What to produce
Skip the pictures. Output only the lines below starting at the line with "201 157 5.87" and ending at the line with "849 530 14969", both ends included, exactly as they are.

(Extracted records)
********************

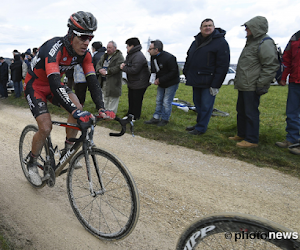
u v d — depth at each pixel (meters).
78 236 1.80
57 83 1.70
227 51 3.72
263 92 3.28
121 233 1.64
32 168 2.27
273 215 2.14
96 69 5.21
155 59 4.37
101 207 2.14
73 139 1.49
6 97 8.25
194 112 5.94
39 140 2.00
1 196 2.28
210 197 2.42
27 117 5.57
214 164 3.23
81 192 2.33
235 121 5.00
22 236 1.74
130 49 4.48
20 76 7.89
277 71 3.32
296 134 3.51
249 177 2.87
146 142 4.00
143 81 4.66
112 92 4.94
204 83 3.90
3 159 3.12
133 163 3.19
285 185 2.69
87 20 1.61
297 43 3.29
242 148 3.57
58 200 2.26
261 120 5.34
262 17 3.23
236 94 9.55
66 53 1.81
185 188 2.58
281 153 3.40
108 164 2.91
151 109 6.14
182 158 3.40
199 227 1.15
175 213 2.13
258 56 3.28
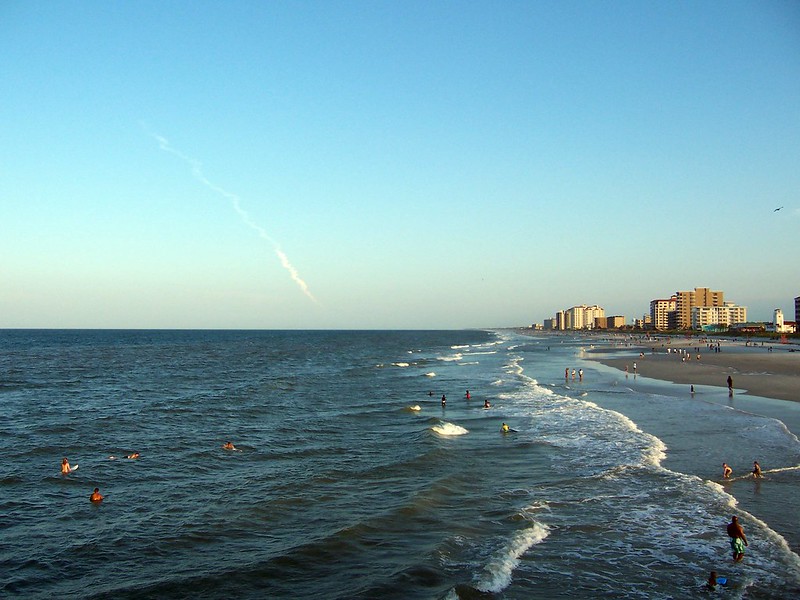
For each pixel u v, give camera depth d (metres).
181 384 61.53
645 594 13.83
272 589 14.39
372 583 14.41
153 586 14.62
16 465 26.66
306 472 25.12
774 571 14.82
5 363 91.56
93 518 19.69
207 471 25.61
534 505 19.97
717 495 20.31
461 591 13.79
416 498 20.77
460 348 155.25
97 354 117.81
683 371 66.94
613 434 31.19
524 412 40.03
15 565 15.98
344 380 65.56
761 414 36.06
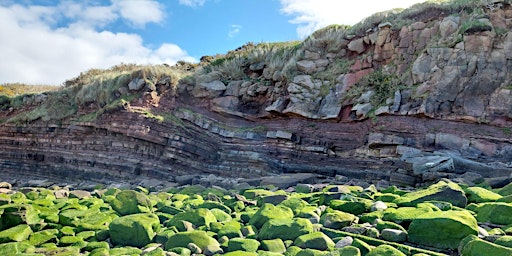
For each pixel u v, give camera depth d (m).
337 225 5.51
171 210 7.23
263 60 17.41
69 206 7.80
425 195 6.62
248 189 9.84
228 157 15.29
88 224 6.22
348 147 13.77
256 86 16.52
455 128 11.80
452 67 12.26
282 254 4.56
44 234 5.77
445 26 13.05
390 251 4.16
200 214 6.15
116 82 16.80
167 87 16.70
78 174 15.76
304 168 13.85
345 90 14.59
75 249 5.05
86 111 16.89
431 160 10.84
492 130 11.50
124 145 15.28
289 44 18.14
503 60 11.95
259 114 16.08
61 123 17.02
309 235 4.86
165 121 15.34
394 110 12.77
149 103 16.00
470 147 11.40
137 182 13.81
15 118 18.44
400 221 5.34
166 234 5.41
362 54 14.97
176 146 14.87
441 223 4.75
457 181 9.12
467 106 11.85
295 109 14.94
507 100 11.54
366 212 6.30
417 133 12.21
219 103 16.66
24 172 17.28
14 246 5.04
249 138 15.41
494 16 12.47
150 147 15.00
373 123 13.09
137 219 5.67
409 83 13.13
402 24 14.13
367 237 4.92
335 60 15.59
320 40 16.17
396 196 7.24
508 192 7.21
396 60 13.88
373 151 12.88
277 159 14.61
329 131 14.35
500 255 3.92
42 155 17.00
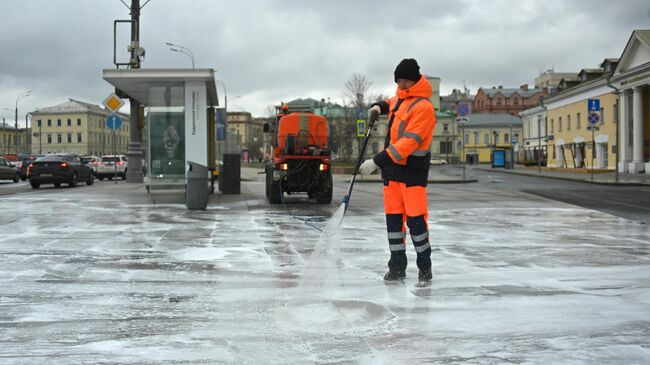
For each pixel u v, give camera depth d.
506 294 4.89
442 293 4.91
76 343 3.62
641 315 4.28
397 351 3.48
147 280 5.45
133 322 4.08
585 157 50.44
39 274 5.71
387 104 5.59
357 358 3.37
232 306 4.50
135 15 23.61
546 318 4.19
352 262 6.38
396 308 4.42
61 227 9.46
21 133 127.00
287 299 4.71
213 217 11.29
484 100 121.06
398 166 5.26
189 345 3.59
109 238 8.21
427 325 4.00
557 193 20.36
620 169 42.19
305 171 15.03
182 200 15.16
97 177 38.47
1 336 3.76
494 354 3.44
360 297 4.74
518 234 9.04
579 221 11.07
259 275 5.69
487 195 19.30
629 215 12.39
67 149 124.62
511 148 59.84
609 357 3.39
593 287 5.20
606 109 45.59
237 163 19.00
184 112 13.98
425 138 5.18
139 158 27.52
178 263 6.31
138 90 15.43
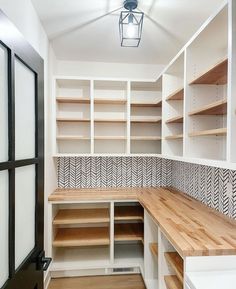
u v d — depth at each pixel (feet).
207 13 6.14
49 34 7.38
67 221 8.03
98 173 9.77
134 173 9.94
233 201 5.65
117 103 9.68
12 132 3.07
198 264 3.85
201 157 5.87
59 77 8.43
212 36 5.29
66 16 6.36
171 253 5.64
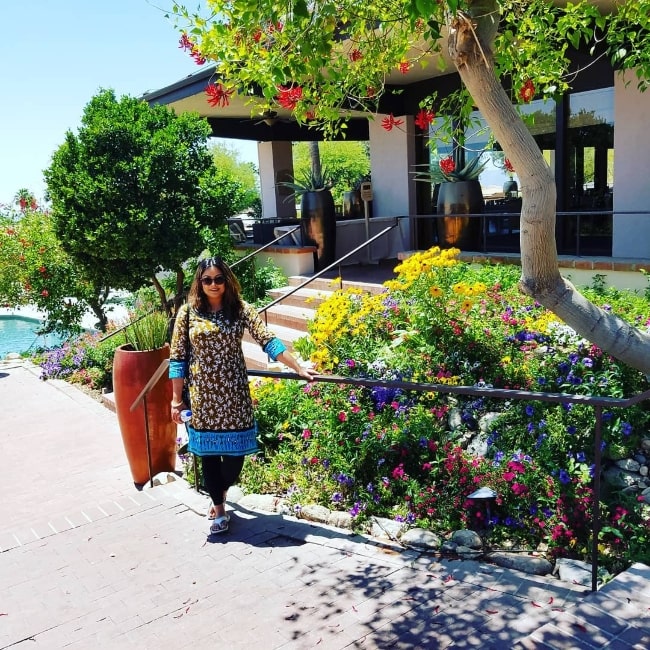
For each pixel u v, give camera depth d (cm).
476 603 307
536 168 389
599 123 941
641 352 410
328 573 347
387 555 363
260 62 455
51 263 1222
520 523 375
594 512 305
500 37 550
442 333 553
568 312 409
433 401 503
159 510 448
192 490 482
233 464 400
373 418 480
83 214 939
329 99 539
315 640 288
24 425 776
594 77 926
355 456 450
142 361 507
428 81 1159
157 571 362
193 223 984
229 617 312
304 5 380
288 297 1004
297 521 416
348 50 668
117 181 944
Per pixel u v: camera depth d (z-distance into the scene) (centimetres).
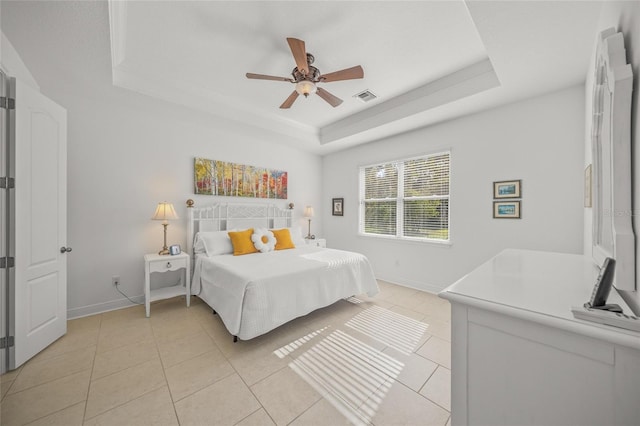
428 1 177
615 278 88
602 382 67
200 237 334
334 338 231
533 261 162
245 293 215
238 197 403
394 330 247
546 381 75
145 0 175
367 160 447
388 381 174
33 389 163
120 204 300
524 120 277
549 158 262
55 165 218
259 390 164
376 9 184
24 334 189
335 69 258
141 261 314
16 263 184
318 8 183
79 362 192
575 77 231
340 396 160
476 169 314
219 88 301
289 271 245
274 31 206
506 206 291
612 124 91
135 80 261
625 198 88
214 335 235
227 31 206
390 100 338
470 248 322
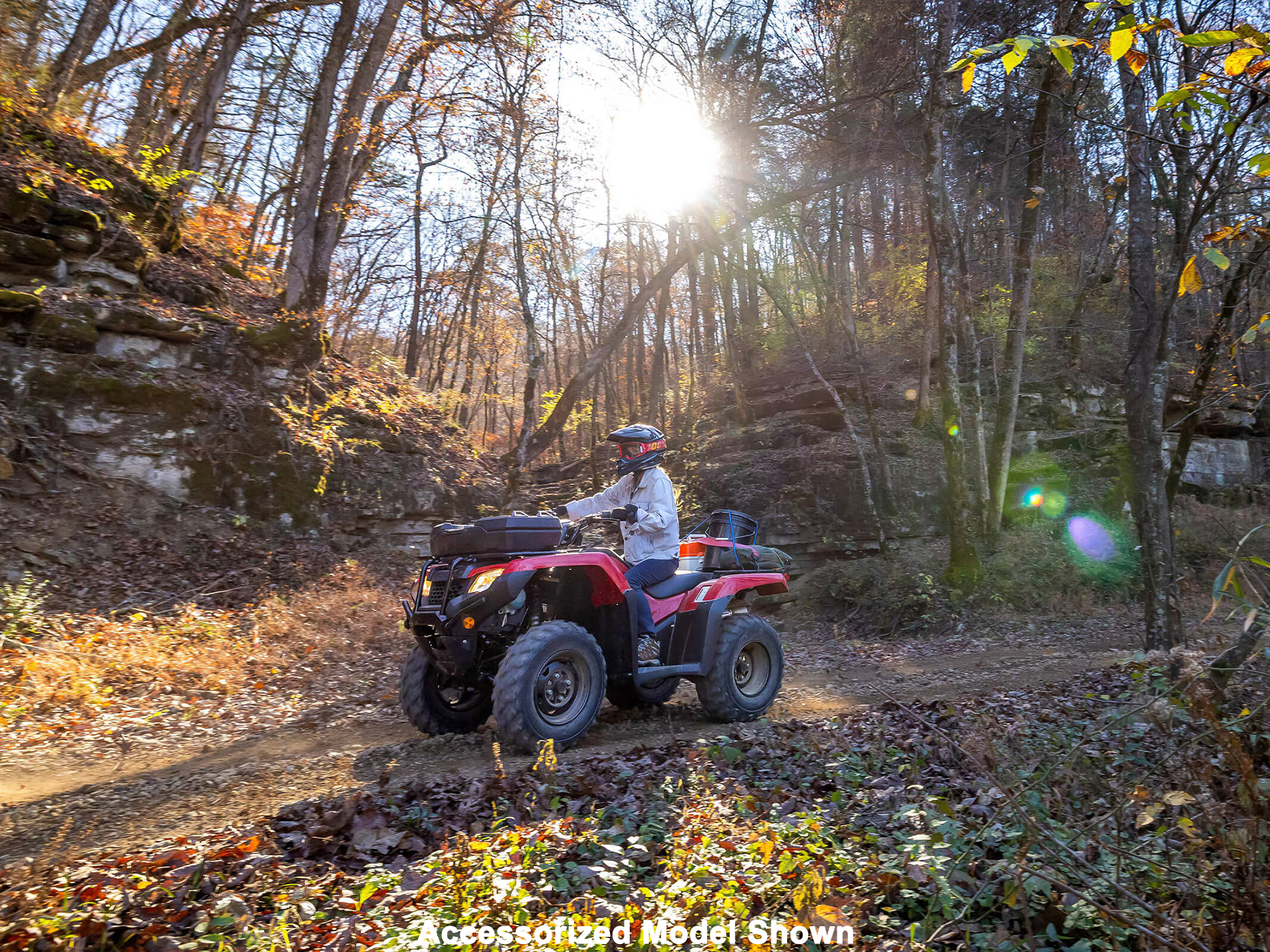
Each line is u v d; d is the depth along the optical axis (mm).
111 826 3633
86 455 9719
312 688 7043
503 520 4891
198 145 13477
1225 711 3092
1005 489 15641
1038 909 2652
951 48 12328
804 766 4465
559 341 34531
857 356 15805
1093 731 3504
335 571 10898
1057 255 20578
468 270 21703
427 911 2557
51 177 10773
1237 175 6730
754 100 17062
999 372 18500
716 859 2961
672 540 5848
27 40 12383
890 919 2689
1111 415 18688
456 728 5371
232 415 11125
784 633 12641
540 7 14773
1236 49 1932
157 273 11875
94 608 8203
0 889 2785
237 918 2486
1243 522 14836
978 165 18500
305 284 12914
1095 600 12703
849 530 14969
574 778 4078
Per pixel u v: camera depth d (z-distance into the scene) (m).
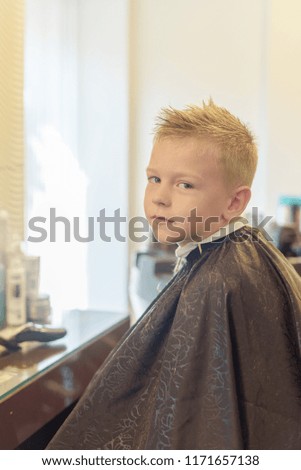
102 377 0.71
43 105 2.70
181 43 3.08
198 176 0.66
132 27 3.08
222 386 0.61
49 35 2.73
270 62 2.99
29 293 1.21
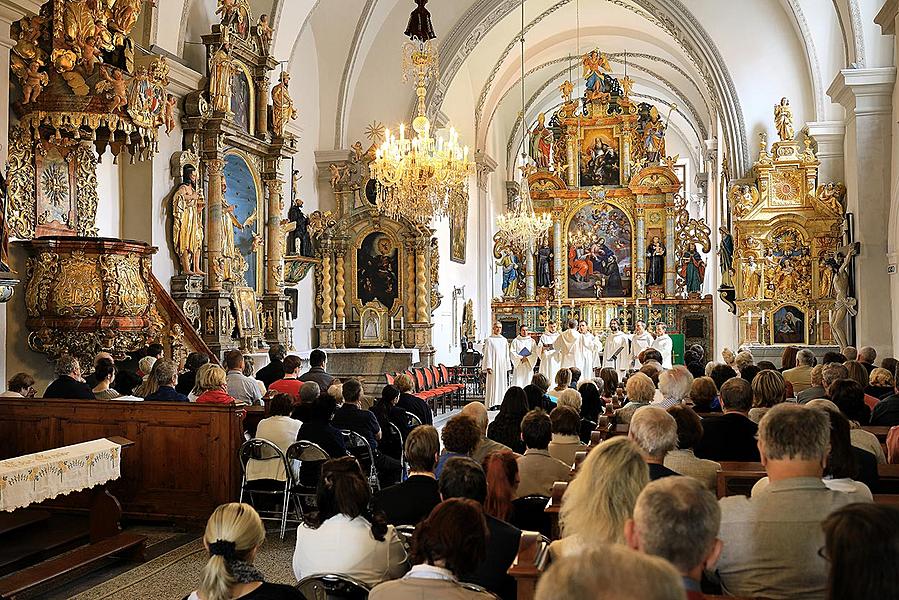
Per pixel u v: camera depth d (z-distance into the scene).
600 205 31.94
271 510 9.23
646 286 31.42
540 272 32.12
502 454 5.10
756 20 20.16
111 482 8.84
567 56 32.19
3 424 9.01
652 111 32.09
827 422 3.70
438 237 24.14
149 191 13.65
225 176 15.52
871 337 15.51
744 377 10.13
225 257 15.09
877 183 15.41
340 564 4.59
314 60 21.02
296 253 18.86
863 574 2.16
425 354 20.66
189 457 8.71
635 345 24.59
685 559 2.52
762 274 19.36
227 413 8.63
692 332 30.47
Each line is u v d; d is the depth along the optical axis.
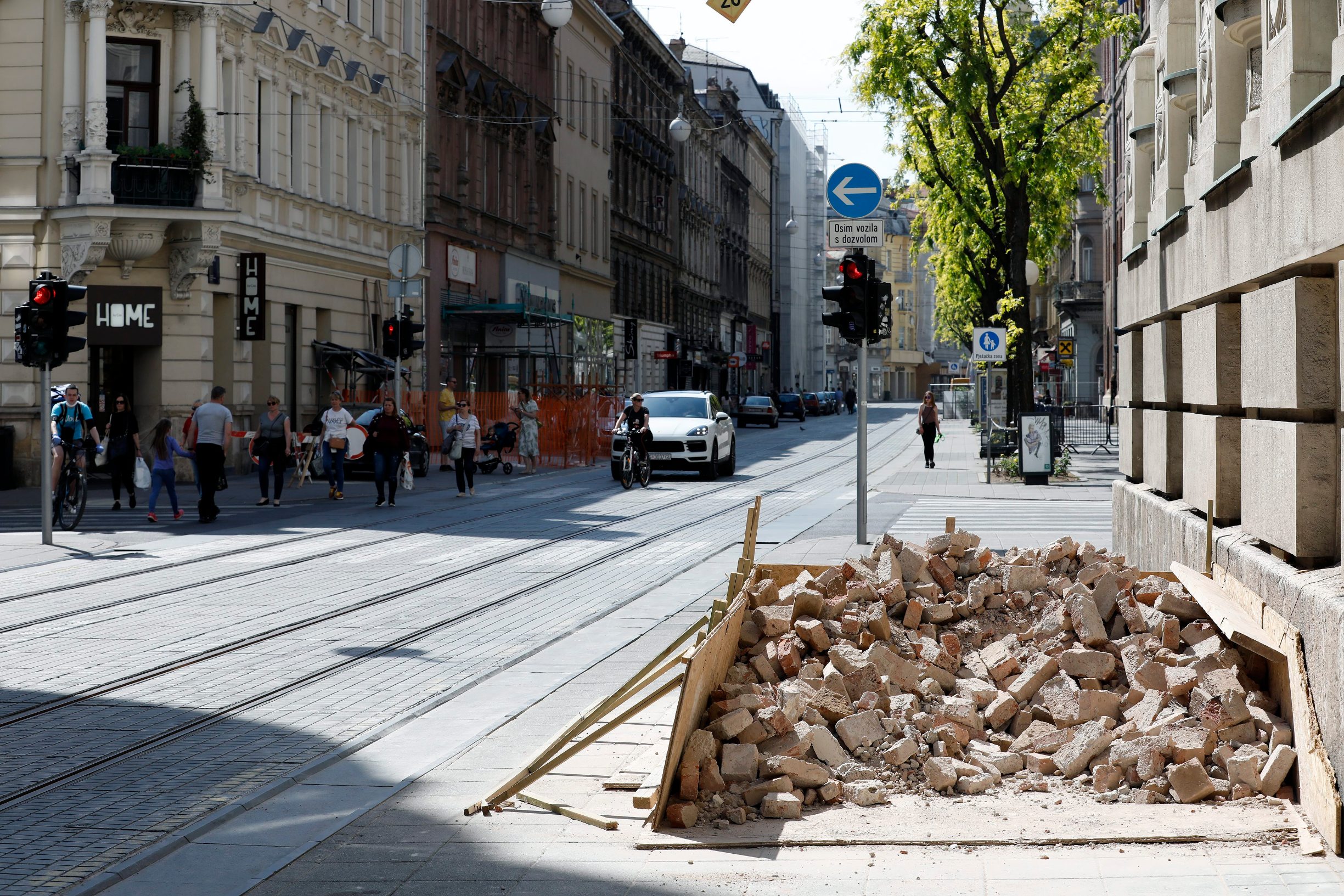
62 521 20.92
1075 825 6.34
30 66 29.66
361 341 39.81
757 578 9.04
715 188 98.75
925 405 37.09
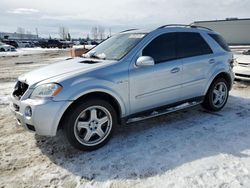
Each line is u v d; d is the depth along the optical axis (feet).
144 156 11.21
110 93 11.71
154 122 15.28
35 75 11.95
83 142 11.48
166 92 13.84
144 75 12.72
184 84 14.58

********************

Solution for this task
201 157 5.87
59 77 8.43
212 36 5.29
66 16 6.36
171 253 5.64
For each pixel u v, give camera depth d (cm).
476 603 307
536 168 389
599 123 941
641 352 410
328 573 347
387 555 363
260 62 455
51 263 1222
520 523 375
594 512 305
500 37 550
442 333 553
568 312 409
433 401 503
159 510 448
192 490 482
233 464 400
373 418 480
83 214 939
329 99 539
315 640 288
24 425 776
594 77 926
355 456 450
142 361 507
428 81 1159
157 571 362
193 223 984
229 617 312
304 5 380
288 297 1004
297 521 416
348 50 668
117 181 944
Per pixel u v: camera depth d (z-distance into the scene) (centimetres).
428 1 177
615 278 88
602 382 67
200 237 334
334 338 231
533 261 162
245 293 215
238 197 403
394 330 247
546 381 75
145 0 175
367 160 447
388 381 174
33 389 163
120 204 300
524 120 277
549 158 262
55 165 218
259 390 164
376 9 184
24 334 189
335 69 258
141 261 314
16 263 184
318 8 183
79 362 192
575 77 231
340 396 160
476 169 314
219 88 301
289 271 245
274 31 206
506 206 291
612 124 91
135 80 261
625 198 88
214 335 235
227 31 206
390 100 338
470 248 322
Each line is u v d; d is the depth along the optical axis (mm).
111 826 3633
86 455 9719
312 688 7043
503 520 4891
198 145 13477
1225 711 3092
1005 489 15641
1038 909 2652
951 48 12328
804 766 4465
559 341 34531
857 356 15805
1093 731 3504
335 571 10898
1057 255 20578
468 270 21703
427 911 2557
51 177 10773
1237 175 6730
754 100 17062
999 372 18500
716 859 2961
672 540 5848
27 40 12383
890 919 2689
1111 415 18688
456 728 5371
232 415 11125
784 633 12641
540 7 14773
1236 49 1932
157 273 11875
94 608 8203
0 889 2785
237 918 2486
1243 522 14836
978 165 18500
305 284 12914
1095 600 12703
849 530 14969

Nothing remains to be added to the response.